↓↓↓
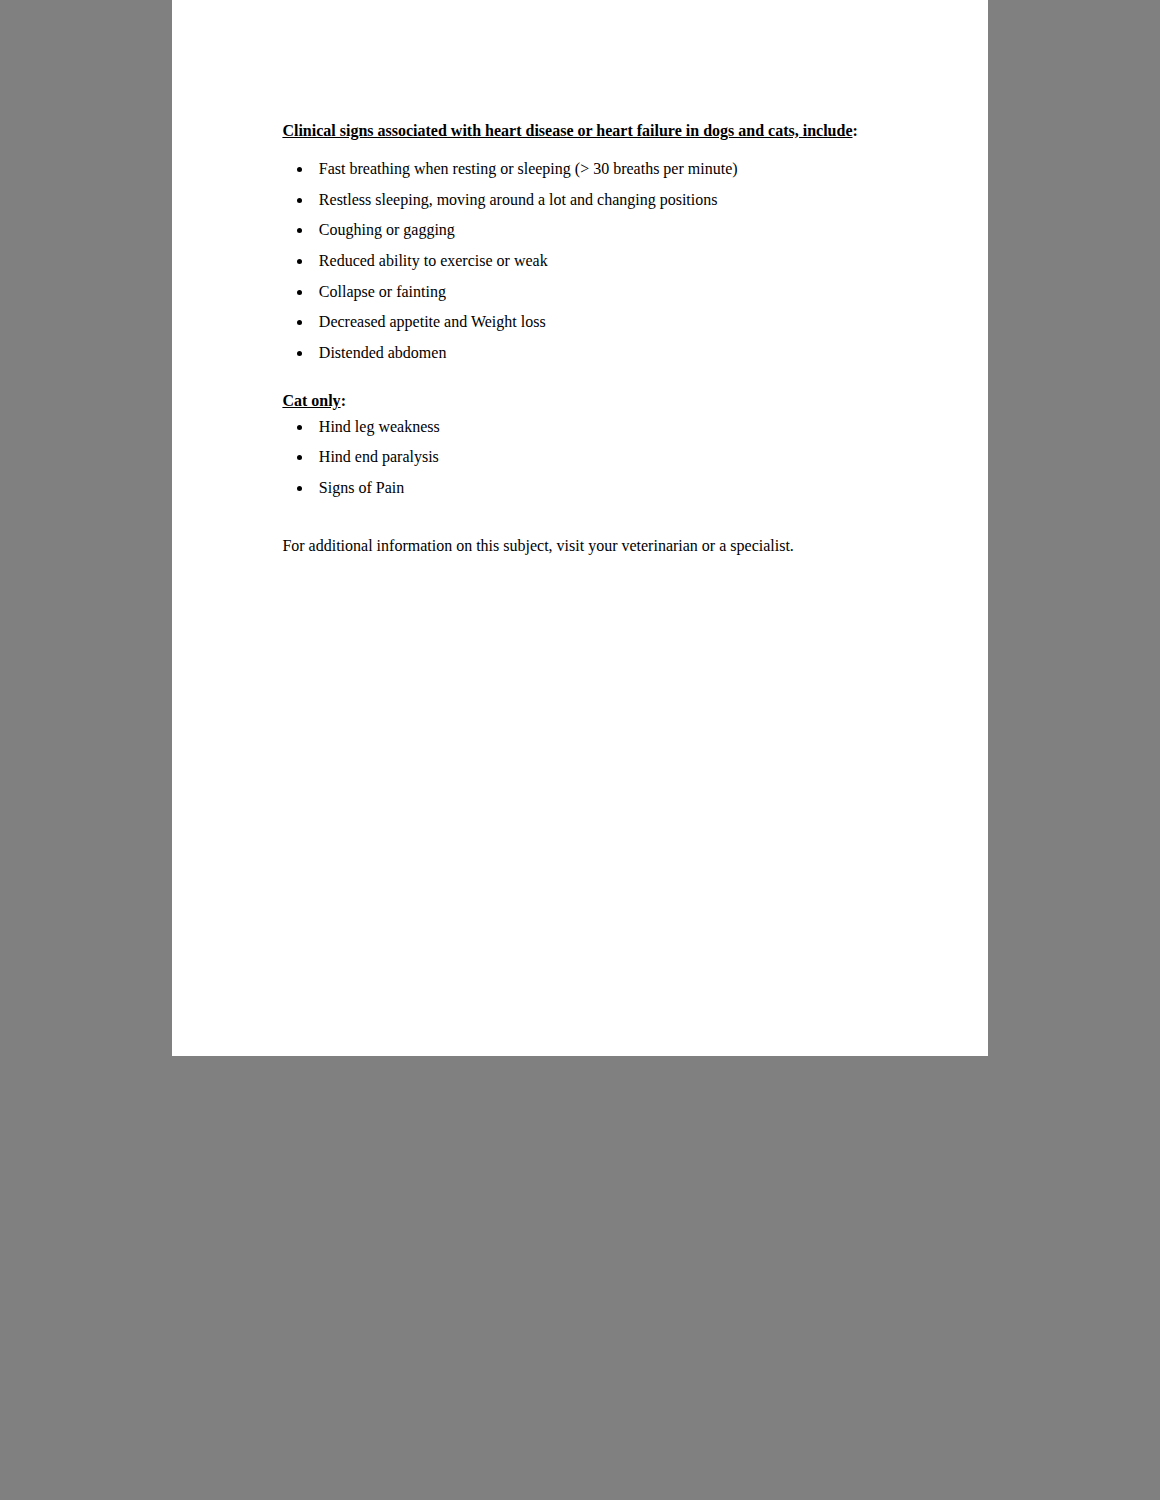Clinical signs associated with heart disease or heart failure in dogs and cats, include:
Fast breathing when resting or sleeping (> 30 breaths per minute)
Restless sleeping, moving around a lot and changing positions
Coughing or gagging
Reduced ability to exercise or weak
Collapse or fainting
Decreased appetite and Weight loss
Distended abdomen
Cat only:
Hind leg weakness
Hind end paralysis
Signs of Pain
For additional information on this subject, visit your veterinarian or a specialist.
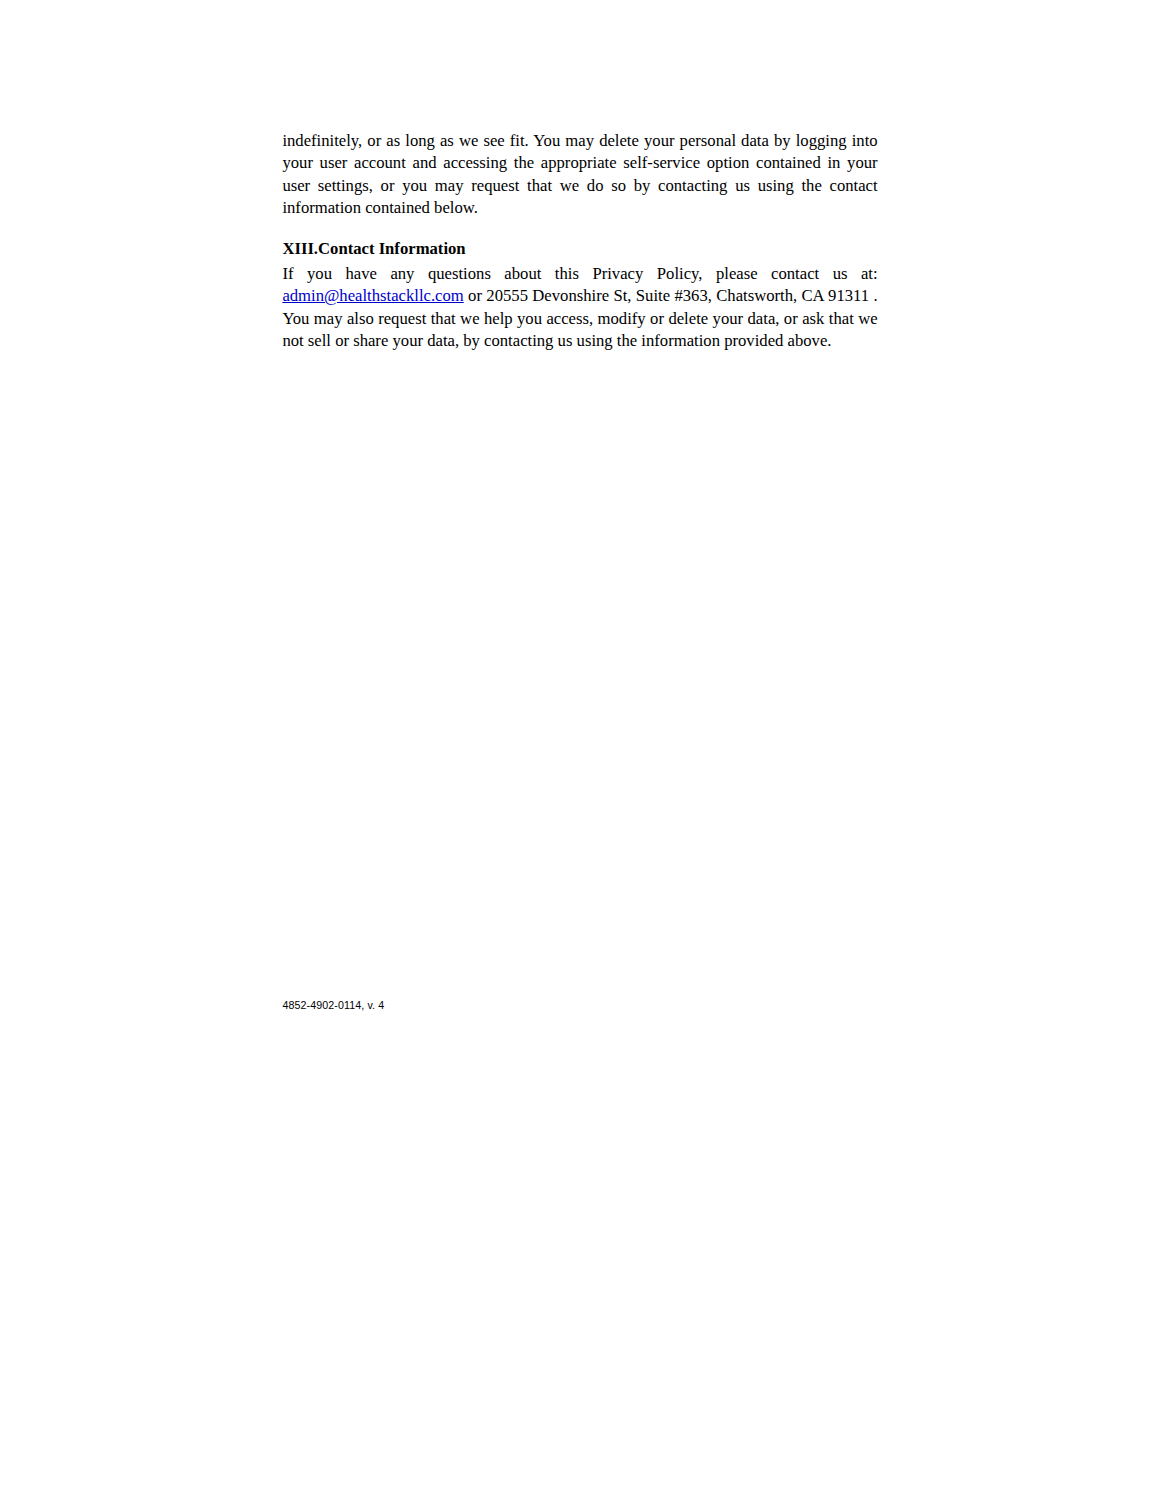indefinitely, or as long as we see fit. You may delete your personal data by logging into your user account and accessing the appropriate self-service option contained in your user settings, or you may request that we do so by contacting us using the contact information contained below.
XIII.Contact Information
If you have any questions about this Privacy Policy, please contact us at: admin@healthstackllc.com or 20555 Devonshire St, Suite #363, Chatsworth, CA 91311 . You may also request that we help you access, modify or delete your data, or ask that we not sell or share your data, by contacting us using the information provided above.
4852-4902-0114, v. 4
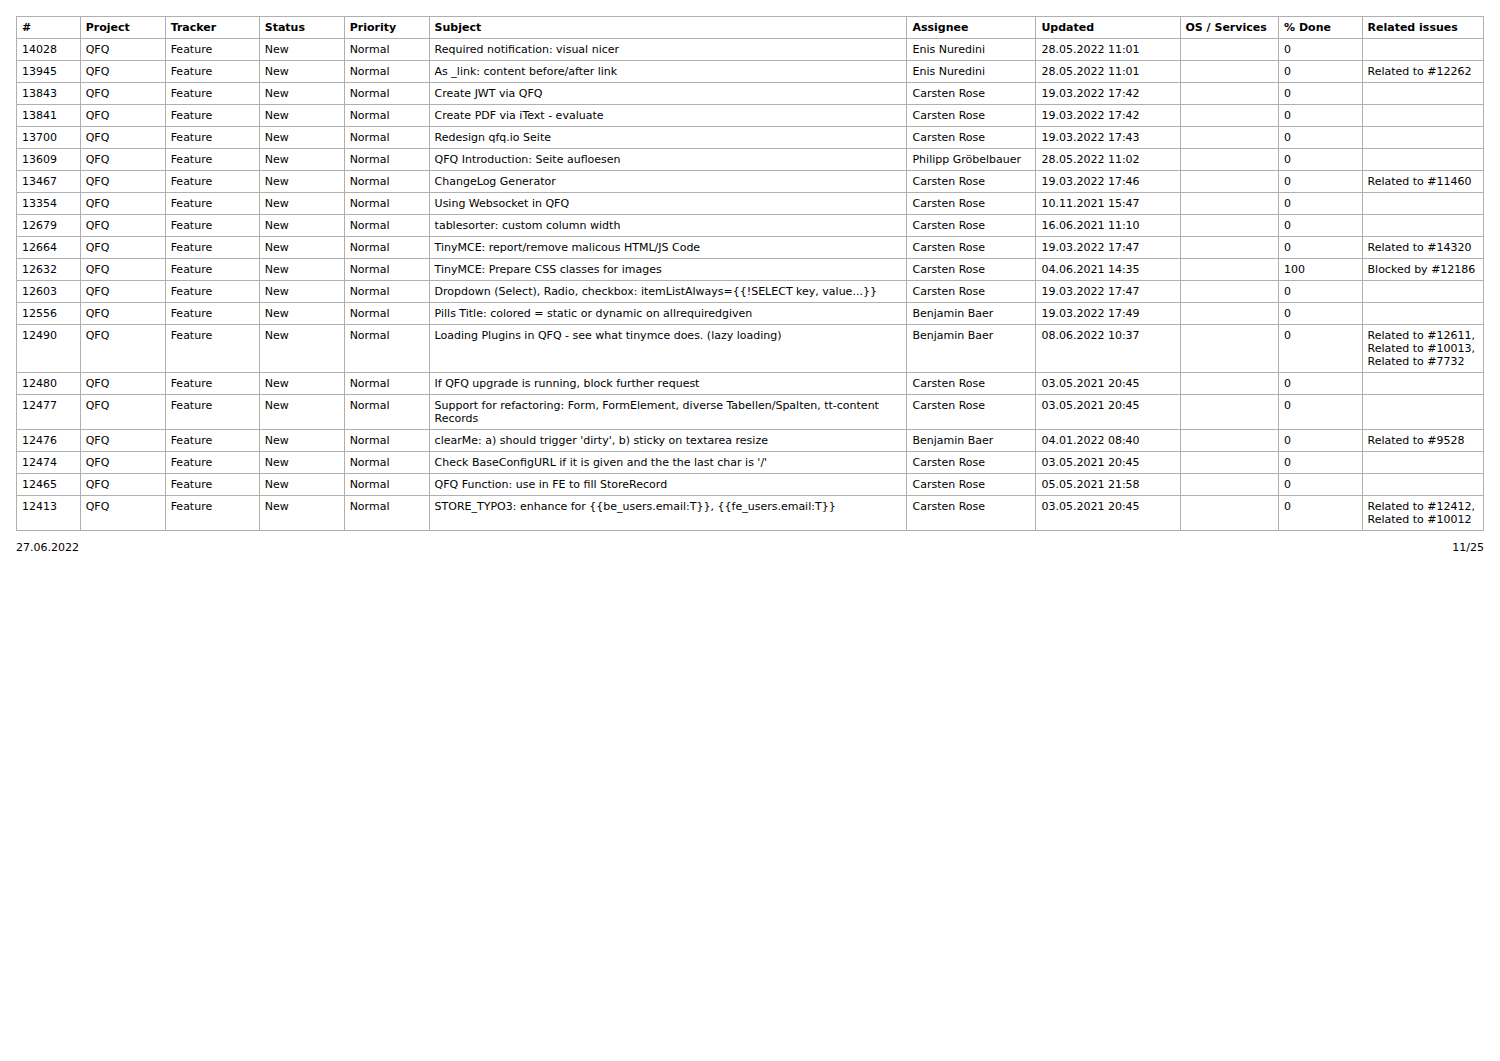| # | Project | Tracker | Status | Priority | Subject | Assignee | Updated | OS / Services | % Done | Related issues |
| --- | --- | --- | --- | --- | --- | --- | --- | --- | --- | --- |
| 14028 | QFQ | Feature | New | Normal | Required notification: visual nicer | Enis Nuredini | 28.05.2022 11:01 | | 0 | |
| 13945 | QFQ | Feature | New | Normal | As _link: content before/after link | Enis Nuredini | 28.05.2022 11:01 | | 0 | Related to #12262 |
| 13843 | QFQ | Feature | New | Normal | Create JWT via QFQ | Carsten Rose | 19.03.2022 17:42 | | 0 | |
| 13841 | QFQ | Feature | New | Normal | Create PDF via iText - evaluate | Carsten Rose | 19.03.2022 17:42 | | 0 | |
| 13700 | QFQ | Feature | New | Normal | Redesign qfq.io Seite | Carsten Rose | 19.03.2022 17:43 | | 0 | |
| 13609 | QFQ | Feature | New | Normal | QFQ Introduction: Seite aufloesen | Philipp Gröbelbauer | 28.05.2022 11:02 | | 0 | |
| 13467 | QFQ | Feature | New | Normal | ChangeLog Generator | Carsten Rose | 19.03.2022 17:46 | | 0 | Related to #11460 |
| 13354 | QFQ | Feature | New | Normal | Using Websocket in QFQ | Carsten Rose | 10.11.2021 15:47 | | 0 | |
| 12679 | QFQ | Feature | New | Normal | tablesorter: custom column width | Carsten Rose | 16.06.2021 11:10 | | 0 | |
| 12664 | QFQ | Feature | New | Normal | TinyMCE: report/remove malicous HTML/JS Code | Carsten Rose | 19.03.2022 17:47 | | 0 | Related to #14320 |
| 12632 | QFQ | Feature | New | Normal | TinyMCE: Prepare CSS classes for images | Carsten Rose | 04.06.2021 14:35 | | 100 | Blocked by #12186 |
| 12603 | QFQ | Feature | New | Normal | Dropdown (Select), Radio, checkbox: itemListAlways={{!SELECT key, value...}} | Carsten Rose | 19.03.2022 17:47 | | 0 | |
| 12556 | QFQ | Feature | New | Normal | Pills Title: colored = static or dynamic on allrequiredgiven | Benjamin Baer | 19.03.2022 17:49 | | 0 | |
| 12490 | QFQ | Feature | New | Normal | Loading Plugins in QFQ - see what tinymce does. (lazy loading) | Benjamin Baer | 08.06.2022 10:37 | | 0 | Related to #12611, Related to #10013, Related to #7732 |
| 12480 | QFQ | Feature | New | Normal | If QFQ upgrade is running, block further request | Carsten Rose | 03.05.2021 20:45 | | 0 | |
| 12477 | QFQ | Feature | New | Normal | Support for refactoring: Form, FormElement, diverse Tabellen/Spalten, tt-content Records | Carsten Rose | 03.05.2021 20:45 | | 0 | |
| 12476 | QFQ | Feature | New | Normal | clearMe: a) should trigger 'dirty', b) sticky on textarea resize | Benjamin Baer | 04.01.2022 08:40 | | 0 | Related to #9528 |
| 12474 | QFQ | Feature | New | Normal | Check BaseConfigURL if it is given and the the last char is '/' | Carsten Rose | 03.05.2021 20:45 | | 0 | |
| 12465 | QFQ | Feature | New | Normal | QFQ Function: use in FE to fill StoreRecord | Carsten Rose | 05.05.2021 21:58 | | 0 | |
| 12413 | QFQ | Feature | New | Normal | STORE_TYPO3: enhance for {{be_users.email:T}}, {{fe_users.email:T}} | Carsten Rose | 03.05.2021 20:45 | | 0 | Related to #12412, Related to #10012 |
27.06.2022 11/25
↑↑↑
Work request: Set the records down again word for word; the pictures stay out.

Answer box:
Clinical signs associated with heart disease or heart failure in dogs and cats, include:
Fast breathing when resting or sleeping (> 30 breaths per minute)
Restless sleeping, moving around a lot and changing positions
Coughing or gagging
Reduced ability to exercise or weak
Collapse or fainting
Decreased appetite and Weight loss
Distended abdomen
Cat only:
Hind leg weakness
Hind end paralysis
Signs of Pain
For additional information on this subject, visit your veterinarian or a specialist.
indefinitely, or as long as we see fit. You may delete your personal data by logging into your user account and accessing the appropriate self-service option contained in your user settings, or you may request that we do so by contacting us using the contact information contained below.
XIII.Contact Information
If you have any questions about this Privacy Policy, please contact us at: admin@healthstackllc.com or 20555 Devonshire St, Suite #363, Chatsworth, CA 91311 . You may also request that we help you access, modify or delete your data, or ask that we not sell or share your data, by contacting us using the information provided above.
4852-4902-0114, v. 4
| # | Project | Tracker | Status | Priority | Subject | Assignee | Updated | OS / Services | % Done | Related issues |
| --- | --- | --- | --- | --- | --- | --- | --- | --- | --- | --- |
| 14028 | QFQ | Feature | New | Normal | Required notification: visual nicer | Enis Nuredini | 28.05.2022 11:01 | | 0 | |
| 13945 | QFQ | Feature | New | Normal | As _link: content before/after link | Enis Nuredini | 28.05.2022 11:01 | | 0 | Related to #12262 |
| 13843 | QFQ | Feature | New | Normal | Create JWT via QFQ | Carsten Rose | 19.03.2022 17:42 | | 0 | |
| 13841 | QFQ | Feature | New | Normal | Create PDF via iText - evaluate | Carsten Rose | 19.03.2022 17:42 | | 0 | |
| 13700 | QFQ | Feature | New | Normal | Redesign qfq.io Seite | Carsten Rose | 19.03.2022 17:43 | | 0 | |
| 13609 | QFQ | Feature | New | Normal | QFQ Introduction: Seite aufloesen | Philipp Gröbelbauer | 28.05.2022 11:02 | | 0 | |
| 13467 | QFQ | Feature | New | Normal | ChangeLog Generator | Carsten Rose | 19.03.2022 17:46 | | 0 | Related to #11460 |
| 13354 | QFQ | Feature | New | Normal | Using Websocket in QFQ | Carsten Rose | 10.11.2021 15:47 | | 0 | |
| 12679 | QFQ | Feature | New | Normal | tablesorter: custom column width | Carsten Rose | 16.06.2021 11:10 | | 0 | |
| 12664 | QFQ | Feature | New | Normal | TinyMCE: report/remove malicous HTML/JS Code | Carsten Rose | 19.03.2022 17:47 | | 0 | Related to #14320 |
| 12632 | QFQ | Feature | New | Normal | TinyMCE: Prepare CSS classes for images | Carsten Rose | 04.06.2021 14:35 | | 100 | Blocked by #12186 |
| 12603 | QFQ | Feature | New | Normal | Dropdown (Select), Radio, checkbox: itemListAlways={{!SELECT key, value...}} | Carsten Rose | 19.03.2022 17:47 | | 0 | |
| 12556 | QFQ | Feature | New | Normal | Pills Title: colored = static or dynamic on allrequiredgiven | Benjamin Baer | 19.03.2022 17:49 | | 0 | |
| 12490 | QFQ | Feature | New | Normal | Loading Plugins in QFQ - see what tinymce does. (lazy loading) | Benjamin Baer | 08.06.2022 10:37 | | 0 | Related to #12611, Related to #10013, Related to #7732 |
| 12480 | QFQ | Feature | New | Normal | If QFQ upgrade is running, block further request | Carsten Rose | 03.05.2021 20:45 | | 0 | |
| 12477 | QFQ | Feature | New | Normal | Support for refactoring: Form, FormElement, diverse Tabellen/Spalten, tt-content Records | Carsten Rose | 03.05.2021 20:45 | | 0 | |
| 12476 | QFQ | Feature | New | Normal | clearMe: a) should trigger 'dirty', b) sticky on textarea resize | Benjamin Baer | 04.01.2022 08:40 | | 0 | Related to #9528 |
| 12474 | QFQ | Feature | New | Normal | Check BaseConfigURL if it is given and the the last char is '/' | Carsten Rose | 03.05.2021 20:45 | | 0 | |
| 12465 | QFQ | Feature | New | Normal | QFQ Function: use in FE to fill StoreRecord | Carsten Rose | 05.05.2021 21:58 | | 0 | |
| 12413 | QFQ | Feature | New | Normal | STORE_TYPO3: enhance for {{be_users.email:T}}, {{fe_users.email:T}} | Carsten Rose | 03.05.2021 20:45 | | 0 | Related to #12412, Related to #10012 |
27.06.2022 11/25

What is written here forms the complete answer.